# Random Fact #4

## Today’s Fact: Foot On Water

Andi came up with an insane question: How wide does a human foot have to be for a human to stand on water? Of course, he came up with something insane, reproduced here.

## Foot On Water, Andi Gu

### Relevant Parameters

Let \(m\) be the mass of some person, let \(R\) be the radius of his foot (which we model as a circle), and let \(\gamma\) be the surface energy of water (i.e. surface tension).

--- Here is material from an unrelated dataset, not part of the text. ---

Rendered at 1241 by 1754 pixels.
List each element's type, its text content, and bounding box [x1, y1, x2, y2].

We make a simplistic model in which the water deforms in a circularly symmetric pattern around the foot, that when viewed at a cross-section appears as follows:

### Derivation of Foot Size

The increase in the water surface area is

\[\begin{align*} \Delta A &= \int_{R}^{R+\frac{h}{\tan \theta}} 2\pi r (\frac{1}{\cos \theta}-1) d{r} \\ &= \pi (\frac{h^2}{\tan^2 \theta} + \frac{2Rh}{\tan \theta}) \frac{1-\cos \theta}{\cos \theta} \end{align*}\]Since \(\Delta E=\gamma \Delta A\), we have:

\[\begin{align*} F_{up} &= \frac{\partial E}{\partial h} \\ &= \gamma \pi (\frac{1-\cos \theta}{\cos \theta}) (\frac{2h}{\tan^2 \theta}+\frac{2R}{\tan \theta}) \\ &= 2\gamma\pi (\frac{1-\cos \theta}{\cos \theta}) (\frac{h+R \tan \theta}{\tan^2 \theta}) \\ &\approx 2\gamma \pi R \frac{1-\cos \theta}{\sin \theta} \end{align*}\]with the last step following since it is reasonable to assume \(R \gg h\)

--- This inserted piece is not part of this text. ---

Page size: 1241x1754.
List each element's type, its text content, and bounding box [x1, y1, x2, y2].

The only remaining variable is \(\theta\) – it is reasonable to assume a small angle \(\theta\) (i.e. \(\theta \approx \frac{\pi}{10}\), so that this adds a factor of approximately 0.1). With \(\gamma=72.8\) dynes per centimeter and \(m=80\) kilograms, \(R \approx 13 \text{km}\).